Meatless Monday – French Potage
By Meg Claire
Potage, or soupe au potiron, is a hearty, earthy soup which dates back to the Middle Ages. First recorded in northern France, it was served as the first course of a medieval feast. The recipe then traveled over to England where simpler versions became the mainstay of the peasant diet for years. It’s an old joke that French brides are surprised to learn that their mother-in-law’s recipe for soupe au potiron is not made with actual potiron (pumpkin), but with butternut squash. Read Julia Child, as she tends to be the ultimate source of all Potage-based histories.
Of course, the vegan conundrum is that most Potages are finished with gruyere and/or cream. My Potage uses russet potatoes to support a creamy texture, and leeks to add depth of flavor. Nutritional yeast helps out in the absence of gruyere.

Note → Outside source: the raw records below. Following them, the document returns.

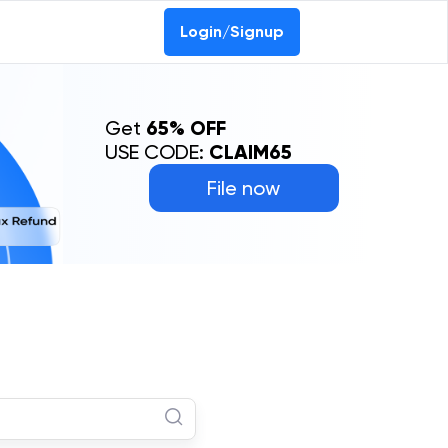
Login/Signup
Get
65% OFF
USE CODE:
CLAIM65
File now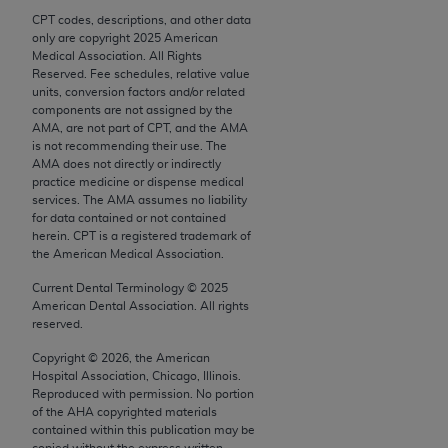
Chicago, IL 60611-5885. U.S. Government rights to
CPT codes, descriptions, and other data
use, modify, reproduce, release, perform, display, or
only are copyright
2025
American
Medical Association. All Rights
disclose these technical data and/or computer data
Reserved. Fee schedules, relative value
bases and/or computer software and/or computer
units, conversion factors and/or related
software documentation are subject to the limited
components are not assigned by the
AMA, are not part of CPT, and the AMA
rights restrictions of FAR 52.227-14 (December
is not recommending their use. The
2007) and/or subject to the restricted rights
AMA does not directly or indirectly
provisions of FAR 52.227-14 (December 2007) and
practice medicine or dispense medical
services. The AMA assumes no liability
FAR 52.227-19 (December 2007), as applicable,
for data contained or not contained
and any applicable agency FAR Supplements, for
herein. CPT is a registered trademark of
non-Department of Defense Federal procurements.
the American Medical Association.
Current Dental Terminology ©
2025
AMA Disclaimer of Warranties and Liabilities
American Dental Association. All rights
reserved.
CPT is provided “as is” without warranty of any
kind, either expressed or implied, including but not
Copyright ©
2026
, the American
Hospital Association, Chicago, Illinois.
limited to, the implied warranties of
Reproduced with permission. No portion
merchantability and fitness for a particular
of the
AHA
copyrighted materials
purpose. Fee schedules, relative value units,
contained within this publication may be
copied without the express written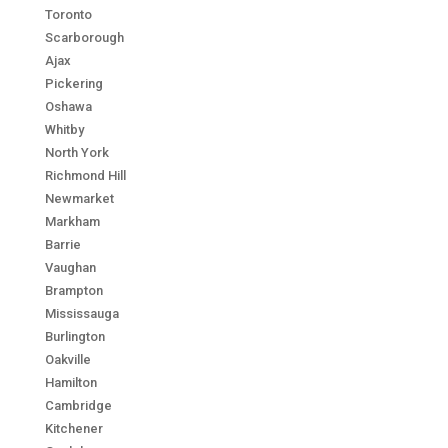
Toronto
Scarborough
Ajax
Pickering
Oshawa
Whitby
North York
Richmond Hill
Newmarket
Markham
Barrie
Vaughan
Brampton
Mississauga
Burlington
Oakville
Hamilton
Cambridge
Kitchener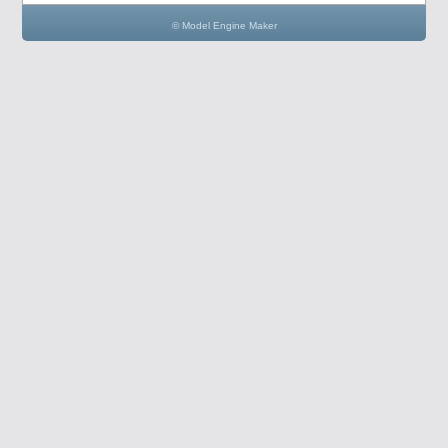
© Model Engine Maker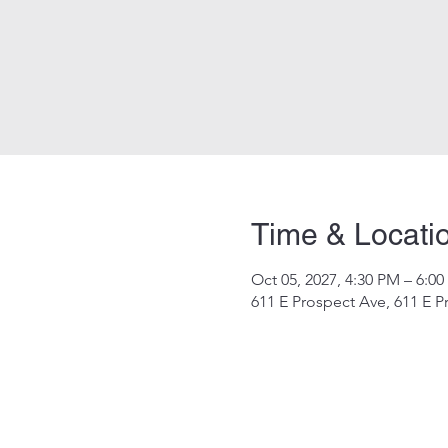
Time & Locati
Oct 05, 2027, 4:30 PM – 6:0
611 E Prospect Ave, 611 E P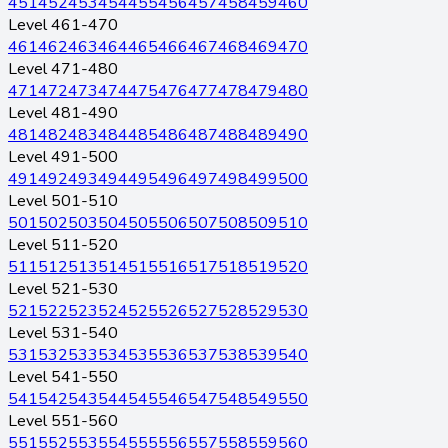
451
452
453
454
455
456
457
458
459
460
Level 461-470
461
462
463
464
465
466
467
468
469
470
Level 471-480
471
472
473
474
475
476
477
478
479
480
Level 481-490
481
482
483
484
485
486
487
488
489
490
Level 491-500
491
492
493
494
495
496
497
498
499
500
Level 501-510
501
502
503
504
505
506
507
508
509
510
Level 511-520
511
512
513
514
515
516
517
518
519
520
Level 521-530
521
522
523
524
525
526
527
528
529
530
Level 531-540
531
532
533
534
535
536
537
538
539
540
Level 541-550
541
542
543
544
545
546
547
548
549
550
Level 551-560
551
552
553
554
555
556
557
558
559
560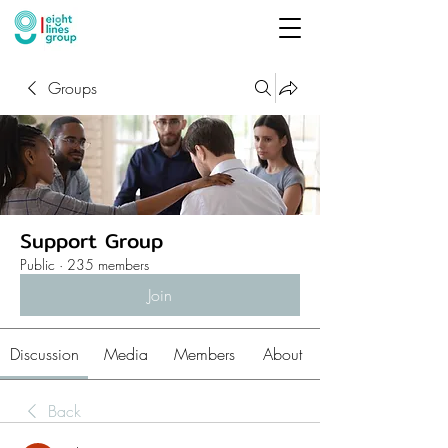
Groups
Support Group
Public
·
235 members
Join
Discussion
Media
Members
About
Back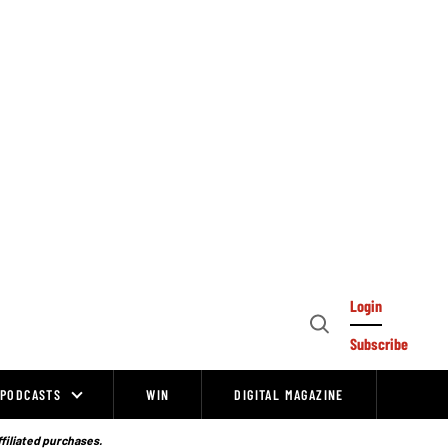
Login
Open
Subscribe
Search
PODCASTS
WIN
DIGITAL MAGAZINE
ffiliated purchases.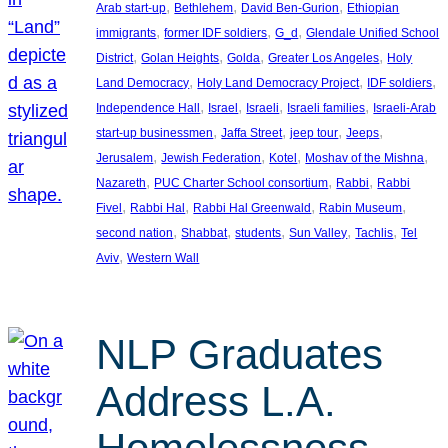
, 
, 
, 
Arab start-up
Bethlehem
David Ben-Gurion
Ethiopian
, 
, 
, 
immigrants
former IDF soldiers
G_d
Glendale Unified School
, 
, 
, 
, 
District
Golan Heights
Golda
Greater Los Angeles
Holy
, 
, 
, 
Land Democracy
Holy Land Democracy Project
IDF soldiers
, 
, 
, 
, 
Independence Hall
Israel
Israeli
Israeli families
Israeli-Arab
, 
, 
, 
, 
start-up businessmen
Jaffa Street
jeep tour
Jeeps
, 
, 
, 
, 
Jerusalem
Jewish Federation
Kotel
Moshav of the Mishna
, 
, 
, 
Nazareth
PUC Charter School consortium
Rabbi
Rabbi
, 
, 
, 
, 
Fivel
Rabbi Hal
Rabbi Hal Greenwald
Rabin Museum
, 
, 
, 
, 
, 
second nation
Shabbat
students
Sun Valley
Tachlis
Tel
, 
Aviv
Western Wall
NLP Graduates
Address L.A.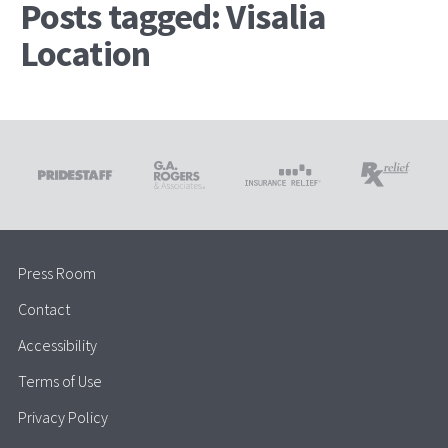
Posts tagged: Visalia
Location
Press Room
Contact
Accessibility
Terms of Use
Privacy Policy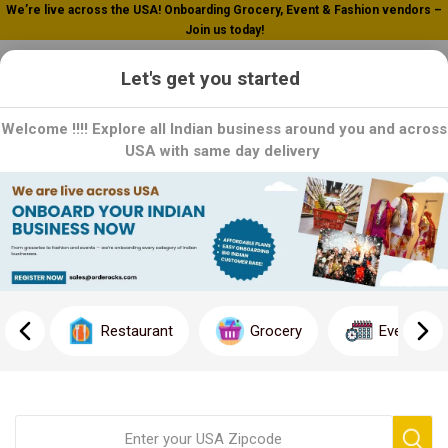
We’re live across the USA! Onboarding Grocery, Event & Fashion vendors –
Join us today!
0
Let's get you started
Welcome !!!! Explore all Indian business around you and across
USA with same day delivery
Home
Indo Chinese
Indo Chinese
Indo-Chinese cuisine is a delightful fusion of Indian and Chinese
culinary traditions, combining the bold flavors and spices of
Restaurant
Grocery
Event
Indian cooking with the techniques and ingredients of Chinese
cuisine. Originating in the Indian subcontinent, Indo-Chinese
cuisine has gained widespread popularity for its vibrant flavors,
diverse dishes, and unique culinary style.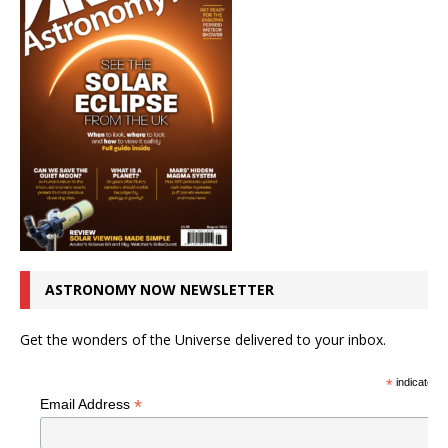
ASTRONOMY NOW NEWSLETTER
Get the wonders of the Universe delivered to your inbox.
*
indicates r
*
Email Address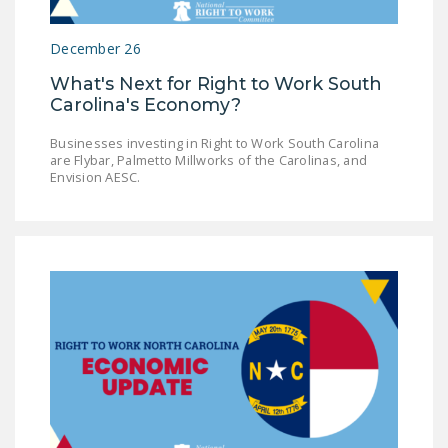
DONATE
December 26
Facebook
Twitter
YouTube
What's Next for Right to Work South
Carolina's Economy?
Businesses investing in Right to Work South Carolina
are Flybar, Palmetto Millworks of the Carolinas, and
Envision AESC.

In other news, happily, this is one vegetable soup that can easily handle a light red wine. Look for wines – even bargains – from Burgundy. This year’s Beaujolais Nouveau comes out in November, and is rumored to be pretty good. Pair this Potage with a warming wine, a few slices of baguette, and curl up by the fire to savor.
2 tablespoons Earth Balance, butter substitute, or olive oil
5 cups of peeled, cubed butternut squash (about 1 ½ pounds)
2 cups peeled, cubed russet potatoes
1 teaspoon kosher salt
½ teaspoon freshly ground black pepper
2 cups well-rinsed, sliced leek (about 2 large)
4 ½ cups vegetable broth (I use Better than Bouillon)
½ cup nutritional yeast
Chopped chives or scallions (optional)
Melt Earth Balance in a large Dutch oven over medium heat. Add squash, potato, salt and pepper. Sauté about 5 minutes. Add leek; sauté another minute. Add broth; bring to a boil. Reduce heat and simmer until potato is tender, stirring occasionally, about 15 minutes. Turn heat off, set pot aside. Set up a blender or food processor. Carefully pour half the soup into it and blend until smooth. Pour back into the Dutch oven. Repeat the blending with the second half of soup, and then add to the pureed soup in the Dutch oven. Stir in nutritional yeast over low heat until fully incorporated. Top with chopped chives or scallions, and additional ground pepper, if desired.